Just under 29 million Americans lacked health insurance in 2017, according to data released Wednesday and Thursday by the U.S. Census Bureau.

That figure represents 8.8 percent of the population—essentially unchanged from 2016—and a three percent decline from when the Census Bureau began tracking the uninsured rate 30 years ago.

The number of uninsured people fell notably after implementation of the Affordable Care Act in 2014, a trend due largely to Medicaid expansion and the purchase of individual insurance mandated by Obamacare and facilitated by the exchanges it set up. However, the drop appears to have leveled off, leaving many still without insurance.

Certain groups are predictably more likely to be insured than others. Children and the elderly are seven and eleven percentage points more likely to have insurance than Americans age 19 to 64, thanks primarily to CHIP and Medicare. Access to public insurance also explains why the disabled are more likely to be insured than the non-disabled, with rates of 91.2 and 87.5 percent, respectively. By contrast, adults age 26 to 34 were least likely to have insurance, presumably because many are transitioning off of their parents' health insurance.

The widespread availability of social insurance programs masks the ways, however, that social factors still play a key role in access to insurance.
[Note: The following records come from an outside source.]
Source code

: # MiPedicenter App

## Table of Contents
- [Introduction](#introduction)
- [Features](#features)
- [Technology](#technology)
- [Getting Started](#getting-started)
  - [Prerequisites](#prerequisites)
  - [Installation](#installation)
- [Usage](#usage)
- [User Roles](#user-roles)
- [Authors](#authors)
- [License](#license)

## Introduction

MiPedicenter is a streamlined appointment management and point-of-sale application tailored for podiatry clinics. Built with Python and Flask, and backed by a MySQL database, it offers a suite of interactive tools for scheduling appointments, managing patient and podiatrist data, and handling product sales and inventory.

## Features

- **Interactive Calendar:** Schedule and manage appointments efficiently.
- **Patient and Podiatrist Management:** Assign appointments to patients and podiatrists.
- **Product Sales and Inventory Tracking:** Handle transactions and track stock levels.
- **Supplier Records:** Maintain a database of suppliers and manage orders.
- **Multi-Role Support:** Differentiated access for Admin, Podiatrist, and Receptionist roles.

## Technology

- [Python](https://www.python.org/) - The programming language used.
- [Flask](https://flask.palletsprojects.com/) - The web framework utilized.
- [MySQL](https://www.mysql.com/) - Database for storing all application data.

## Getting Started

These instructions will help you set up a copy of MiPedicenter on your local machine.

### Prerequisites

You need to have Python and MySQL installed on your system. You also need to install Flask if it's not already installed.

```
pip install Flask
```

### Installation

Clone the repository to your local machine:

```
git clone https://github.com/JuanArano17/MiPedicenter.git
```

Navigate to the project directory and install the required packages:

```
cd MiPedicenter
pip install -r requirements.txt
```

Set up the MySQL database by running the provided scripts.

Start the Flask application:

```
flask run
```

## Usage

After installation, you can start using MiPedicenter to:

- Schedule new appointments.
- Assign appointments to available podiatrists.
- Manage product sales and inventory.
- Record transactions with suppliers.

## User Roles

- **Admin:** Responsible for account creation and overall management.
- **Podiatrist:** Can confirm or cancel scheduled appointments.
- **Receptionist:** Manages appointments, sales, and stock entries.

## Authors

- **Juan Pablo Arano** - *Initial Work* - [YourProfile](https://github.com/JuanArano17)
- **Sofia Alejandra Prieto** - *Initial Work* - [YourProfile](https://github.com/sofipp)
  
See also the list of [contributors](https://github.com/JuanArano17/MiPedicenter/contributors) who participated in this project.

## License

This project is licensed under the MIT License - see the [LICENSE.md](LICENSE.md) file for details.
As many obtain healthcare through their spouse's employer, married Americans are more likely than their unmarried peers to be insured: 90.9 percent versus 84 percent. The least likely to be insured are in fact the recently separated, followed by those who are widowed or divorced.

Similarly, work predicts access. Ninety percent of Americans employed full-time, year-round had insurance, compared to 85 percent of those who were unemployed at some point in 2017. Those with the highest incomes were most likely to be insured: 96 percent of Americans making more than $125,000 per year had insurance, compared to 86 percent of those making less than $25,000.

Education is also tied to insurance, likely because of its relationship to income. Among adults 26 to 64, 93 percent of those with college degrees, and 96 percent of those with advanced degrees, had insurance. By contrast, 26 percent of Americans without a high school degree also were without health insurance.

As the Census Bureau noted previously, race and ethnicity are strongly tied to access to wealth. Health insurance is no exception, with Hispanic and Black Americans lagging behind their White and Asian peers in terms of uninsured rate.

The high number of uninsured Hispanic people in the United States is likely thanks to another trend the Census Bureau noted: the low prevalence of insurance among residents who are not U.S. citizens. Among the population the Bureau polled, 92 percent of native-born and naturalized-citizen respondents had insurance, compared to 74 percent of non-citizens.

The Bureau also provided information on which states are most and least insured. Those in the south were least well-covered, especially Texas, Florida, and Oklahoma. By contrast, much of the northeast and Midwest were well-covered.

The Bureau explicitly tied the state-by-state distribution of insurance to whether or not states accepted Medicaid expansion under ObamaCare; as of May of this year, 32 states had, while 18 had not.